Related Party Transactions and Policies
- Audit Committee reviews related party transactions; no written policy, but criteria disclosed .
- 2024–2025 related transactions disclosed include arrangements involving former CEO Frank J. Del Rio and former director Russell Galbut; none were identified as involving Mr. Sommer .
- Hedging/pledging prohibited for officers/directors .
Compensation Structure Analysis
- Shift toward performance: At least 50% of CEO annual equity awards are performance‑based by policy; 2024 PSUs tied to Adjusted EPS growth and Adjusted ROIC with three-year horizon; 2025 PSU metrics aligned to long-term targets (ROIC, Net Leverage, Operational EBITDA Margin) .
- Cash vs. equity mix: 2024 Total = $12.81m with $6.0m stock awards and $4.6m annual incentive; retention bonus $1.0m (final legacy payment) .
- Stringent features: Double‑trigger CIC; no excise tax gross‑ups; clawback policy; no option repricing; hedging/pledging bans; robust ownership guidelines (CEO 6× salary) .
- Potential concerns: Use of non‑GAAP measures for incentives (Adjusted metrics), high reported CEO pay ratio (550:1), equity plan overhang (shares available + proposed increase to 48,009,006 if approved) .
Performance & Track Record Highlights
- Delivered three newbuilds under CEO tenure (Norwegian Viva, Seven Seas Grandeur, Norwegian Aqua) and advanced long-term fleet expansion program; successful post‑pandemic restart when leading the Norwegian brand .

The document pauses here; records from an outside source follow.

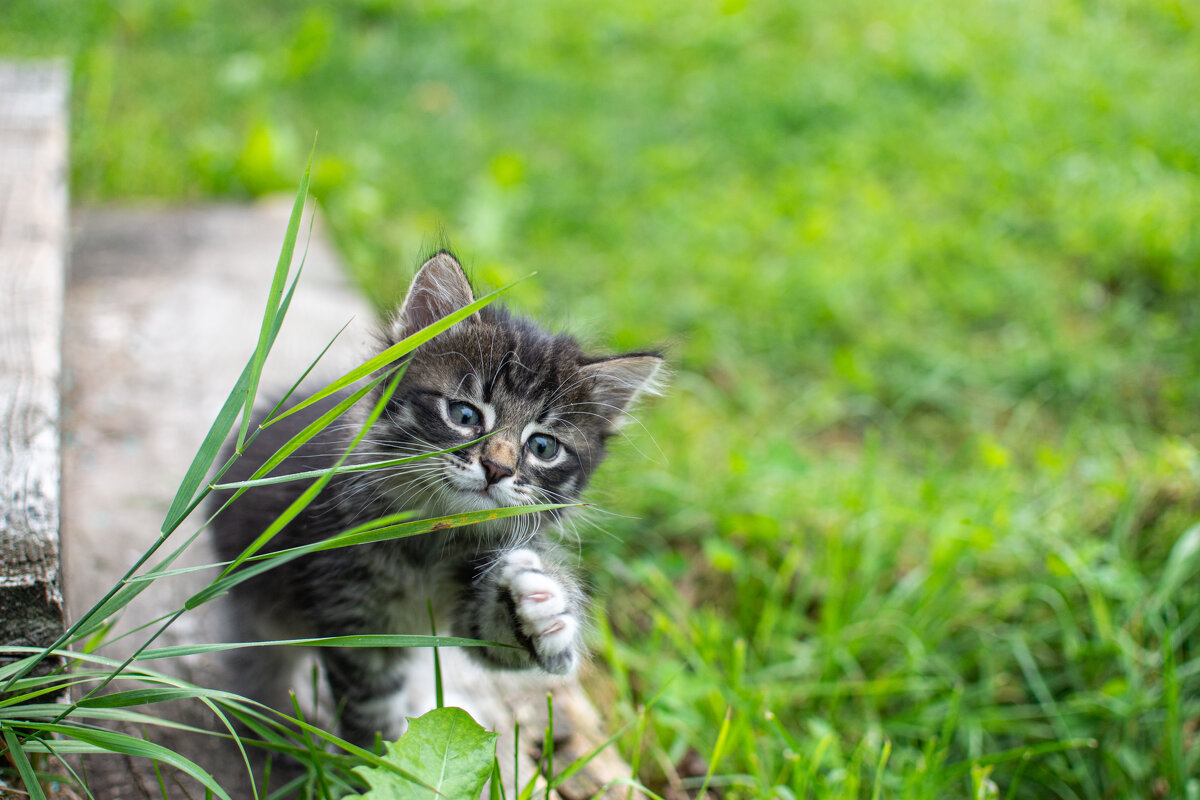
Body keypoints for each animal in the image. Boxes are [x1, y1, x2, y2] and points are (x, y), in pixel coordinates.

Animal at [213, 253, 667, 748]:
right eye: (464, 415)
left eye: (543, 447)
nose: (497, 469)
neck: (431, 537)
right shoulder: (352, 616)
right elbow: (372, 705)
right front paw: (378, 756)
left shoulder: (471, 600)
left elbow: (498, 639)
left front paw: (544, 603)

- Financial momentum reflected in 2024 Adjusted EBITDA reaching $2.534B and Net Income $910.3M, with improved TSR value year‑over‑year in the pay-versus-performance table .
Equity Vesting & Potential Selling Pressure
- 2024 vesting: 157,089 shares vested for Mr. Sommer; 2024 annual RSU grant vests in equal tranches in 2025–2027; 2024 PSU performance window runs through 2026 with service through 2027 .

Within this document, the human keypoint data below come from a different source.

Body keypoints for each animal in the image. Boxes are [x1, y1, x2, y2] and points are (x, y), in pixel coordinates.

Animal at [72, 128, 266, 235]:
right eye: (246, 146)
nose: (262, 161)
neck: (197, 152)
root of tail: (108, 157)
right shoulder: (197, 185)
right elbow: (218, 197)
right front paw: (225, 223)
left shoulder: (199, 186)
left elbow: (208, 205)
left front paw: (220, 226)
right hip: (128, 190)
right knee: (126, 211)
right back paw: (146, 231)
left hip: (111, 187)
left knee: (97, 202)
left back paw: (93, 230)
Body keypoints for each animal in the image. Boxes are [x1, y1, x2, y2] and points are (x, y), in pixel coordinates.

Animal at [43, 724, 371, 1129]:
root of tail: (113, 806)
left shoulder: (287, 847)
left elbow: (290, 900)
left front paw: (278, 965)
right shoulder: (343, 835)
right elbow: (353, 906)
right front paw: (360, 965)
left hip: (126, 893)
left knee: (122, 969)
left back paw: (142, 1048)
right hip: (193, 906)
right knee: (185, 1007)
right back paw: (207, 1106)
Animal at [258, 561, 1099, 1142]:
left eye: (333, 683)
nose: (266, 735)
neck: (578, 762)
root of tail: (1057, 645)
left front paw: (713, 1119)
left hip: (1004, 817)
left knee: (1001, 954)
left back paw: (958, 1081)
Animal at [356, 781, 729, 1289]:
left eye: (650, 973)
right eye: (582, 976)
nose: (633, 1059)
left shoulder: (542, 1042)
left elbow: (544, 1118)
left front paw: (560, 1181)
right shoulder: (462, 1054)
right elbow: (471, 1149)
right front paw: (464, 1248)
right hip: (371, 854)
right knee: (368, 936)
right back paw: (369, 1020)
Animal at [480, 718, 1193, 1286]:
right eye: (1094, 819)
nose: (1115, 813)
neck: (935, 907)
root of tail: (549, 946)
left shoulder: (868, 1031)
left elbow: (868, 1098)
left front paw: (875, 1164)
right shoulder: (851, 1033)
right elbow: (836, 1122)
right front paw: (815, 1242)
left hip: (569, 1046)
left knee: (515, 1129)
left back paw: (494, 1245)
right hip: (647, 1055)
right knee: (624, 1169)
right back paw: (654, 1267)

- Policy mitigants: Hedging/pledging prohibitions, ownership requirements (6× salary) driving holding behavior .
Investment Implications
- Alignment: Structure emphasizes multi‑year performance (EPS growth, ROIC) with 2025 metrics tied to long-term targets; robust ownership and clawback frameworks reduce agency risk .

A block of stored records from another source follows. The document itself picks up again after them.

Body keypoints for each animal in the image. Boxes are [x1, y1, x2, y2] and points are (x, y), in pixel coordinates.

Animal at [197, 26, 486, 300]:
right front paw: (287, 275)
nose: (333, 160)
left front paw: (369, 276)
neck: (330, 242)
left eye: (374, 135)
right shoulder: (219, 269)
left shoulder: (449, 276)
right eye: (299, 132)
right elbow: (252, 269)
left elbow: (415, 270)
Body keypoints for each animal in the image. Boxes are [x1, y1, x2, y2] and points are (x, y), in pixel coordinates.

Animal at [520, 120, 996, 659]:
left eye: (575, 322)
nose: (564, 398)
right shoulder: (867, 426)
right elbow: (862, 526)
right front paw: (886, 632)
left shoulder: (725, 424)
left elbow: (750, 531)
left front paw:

- Retention risk: Low near‑term due to substantial unvested equity (939,301 units at YE 2024), two‑year non‑compete/non‑solicit, and double‑trigger CIC protections—though CIC could result in material equity acceleration .
- Trading signals: Annual RSU tranche vesting (2025–2027) and any PSU certifications (2026/2027) may create periodic form‑driven supply, but hedging/pledging bans and ownership guidelines support alignment; watch for equity plan share increases/dilution and Say‑on‑Pay trends (improved to ~89% in 2024) .
Key numbers to monitor: CEO STI metrics and payout rigor (Adjusted EBITDA and safety/sustainability), PSU calibration versus 2026 targets (ROIC, Net Leverage, Operational EBITDA Margin), unvested equity trajectory, and equity plan usage/dilution **[1513761_0001104659-25-040634_tm252472-1_def14a.htm:45]** **[1513761_0001104659-25-040634_tm252472-1_def14a.htm:40]** **[1513761_0001104659-25-040634_tm252472-1_def14a.htm:65]** **[1513761_0001104659-25-040634_tm252472-1_def14a.htm:86]**.